ENTRONCAMENTO

Un film de Pedro Cabeleira

L’appel interlope de la nuit

Synopsis du film

Fuyant un lourd passé, Laura se réfugie dans une nouvelle ville pour reconstruire sa vie. Mais rapidement, ses démons ressurgissent, et rester sur le droit chemin sera moins simple que prévu…

Critique du film ENTRONCAMENTO

Si vous êtes déjà partis en vacances au Portugal, il est plus que probable que vous ne soyez pas passés par ''Entroncamento''. D’ailleurs, il n’est pas facile de trouver la ville sur une carte, celle-ci étant la deuxième plus petite municipalité en superficie du pays. Mais pour Laura, la cité résonne comme un chant d’espoir, comme un possible nouveau départ, une renaissance loin de son tumultueux passé. Malheureusement, malgré sa bonne volonté, l’attrait de l’argent facile se fait plus fort que celui des pantoufles et de la monotonie d’un quotidien dans les cases.
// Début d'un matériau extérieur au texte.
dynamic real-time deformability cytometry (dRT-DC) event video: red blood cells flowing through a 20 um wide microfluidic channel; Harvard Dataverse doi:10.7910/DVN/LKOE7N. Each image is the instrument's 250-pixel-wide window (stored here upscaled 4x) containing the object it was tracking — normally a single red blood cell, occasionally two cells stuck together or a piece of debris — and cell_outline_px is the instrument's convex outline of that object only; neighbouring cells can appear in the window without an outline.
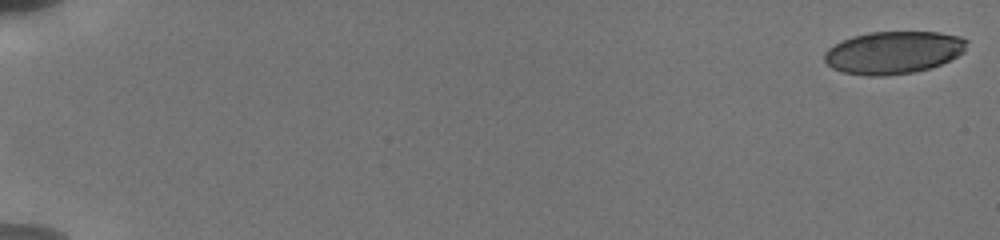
{"species": "human", "species_latin": "Homo sapiens", "temperature_condition": "cold", "stored_images_in_passage": 39, "camera_frame_rate_fps": 3000, "um_per_image_px": 0.085, "donor": {"sex": "male"}, "frame": {"image": 1, "passage_image": 1, "time_ms": 0.0, "image_size_px": [1000, 240], "cell_outline_px": [[968, 40], [964, 52], [940, 64], [928, 68], [912, 72], [884, 76], [868, 76], [844, 72], [832, 68], [824, 60], [824, 52], [828, 48], [852, 36], [868, 32], [940, 32], [960, 36]], "centroid_in_image_um": [75.93, 4.45], "position_along_channel_um": 9.1, "area_um2": 35.14}}
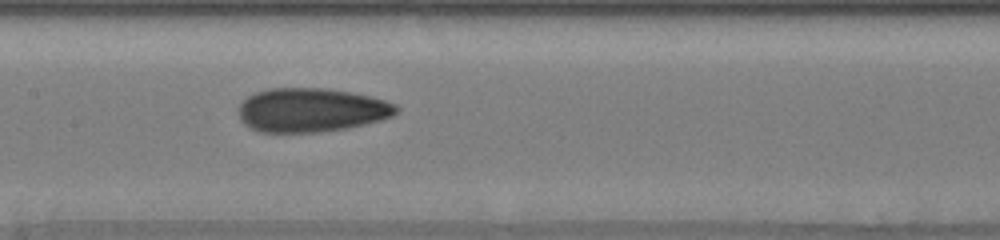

Plus l’obscurité de la nuit s’abat sur la commune, plus la caméra de Pedro Cabeleira nous éclaire sur un microcosme des laissés pour compte, où chaque croisement de rue peut devenir un danger, où chaque décision incarne la dualité entre ce qu’ils ont toujours été et ce qu’ils aimeraient, voire même pourraient, devenir.
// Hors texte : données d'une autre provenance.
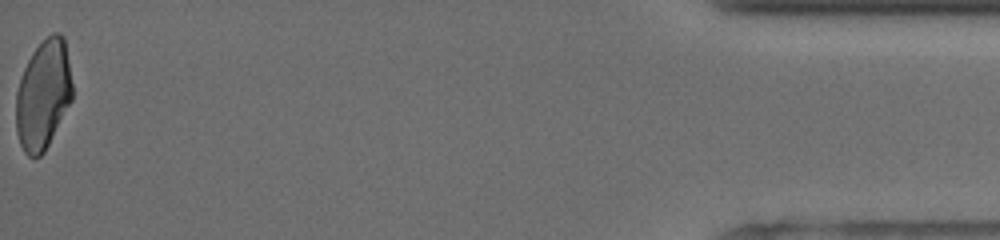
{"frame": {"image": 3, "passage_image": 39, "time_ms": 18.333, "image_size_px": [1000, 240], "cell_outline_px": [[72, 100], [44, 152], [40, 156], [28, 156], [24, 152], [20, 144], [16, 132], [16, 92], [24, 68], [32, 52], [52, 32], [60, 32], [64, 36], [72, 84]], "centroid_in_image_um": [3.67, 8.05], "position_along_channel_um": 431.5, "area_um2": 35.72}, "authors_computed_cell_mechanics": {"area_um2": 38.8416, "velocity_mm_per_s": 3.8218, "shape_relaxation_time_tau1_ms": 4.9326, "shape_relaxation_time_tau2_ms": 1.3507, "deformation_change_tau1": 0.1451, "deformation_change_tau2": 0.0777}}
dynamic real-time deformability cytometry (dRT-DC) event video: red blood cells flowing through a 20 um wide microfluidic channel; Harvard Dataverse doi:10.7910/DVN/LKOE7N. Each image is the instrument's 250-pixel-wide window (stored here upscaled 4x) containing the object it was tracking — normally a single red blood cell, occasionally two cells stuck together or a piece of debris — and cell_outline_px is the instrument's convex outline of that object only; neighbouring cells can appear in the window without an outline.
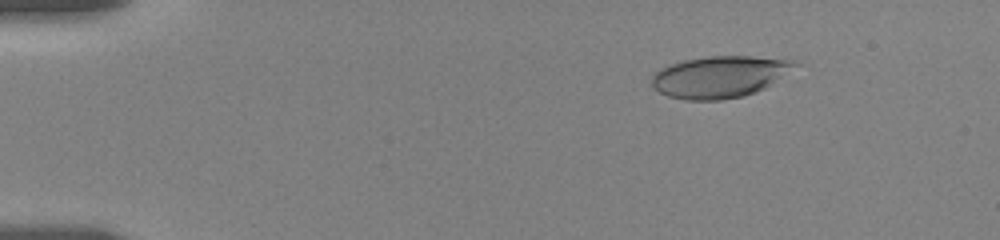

Portrait troublant et étonnement délicat d’une jeunesse prise en otage d’une réalité qu’ils n’arrivent pas à fuir, le film séduit par son refus de plonger dans les clichés du thriller de gangsters. Pourtant, tous les éléments classiques du genre sont bien là : les règlements de compte, les trahisons, la drogue, les armes à feux, les gros et les petits bonnets. Mais ici, ces codes de la rue ne sont pas glorifiés, les protagonistes ne sont pas des héros, ce sont avant tout des êtres qui déambulent dans les ruelles vides, où la violence n’est pas tant une porte de sortie que leur seule manière de s’exprimer. L’objectif ne s’attarde alors pas sur les coups de couteaux ou les bouches fracassées, mais bien plus sur les regards, sur les regrets qu’on ne dissimule pas, sur les failles qu’on ne peut cacher.

Plus drame social que chronique d’action, le métrage tient en haleine pendant plus de deux heures, précisément parce qu’il refuse tout sensationnalisme, détournant les images attendues d’une telle thématique pour les transposer sur une peinture naturaliste où le banal se sublime. Si l’ensemble aurait probablement gagné en puissance sans quelques longueurs superflues, l’ACID a une nouvelle fois démontré la qualité de sa sélection, à travers cette histoire de mafieux réinventée, où le personnage principal n’est pas seulement une femme qui évolue dans un monde d’hommes, mais l’élément qui transforme les règles et impose de nouveaux jeux de pouvoir. Une œuvre moderne et intelligente dont la présence sur la Croisette est pleinement méritée.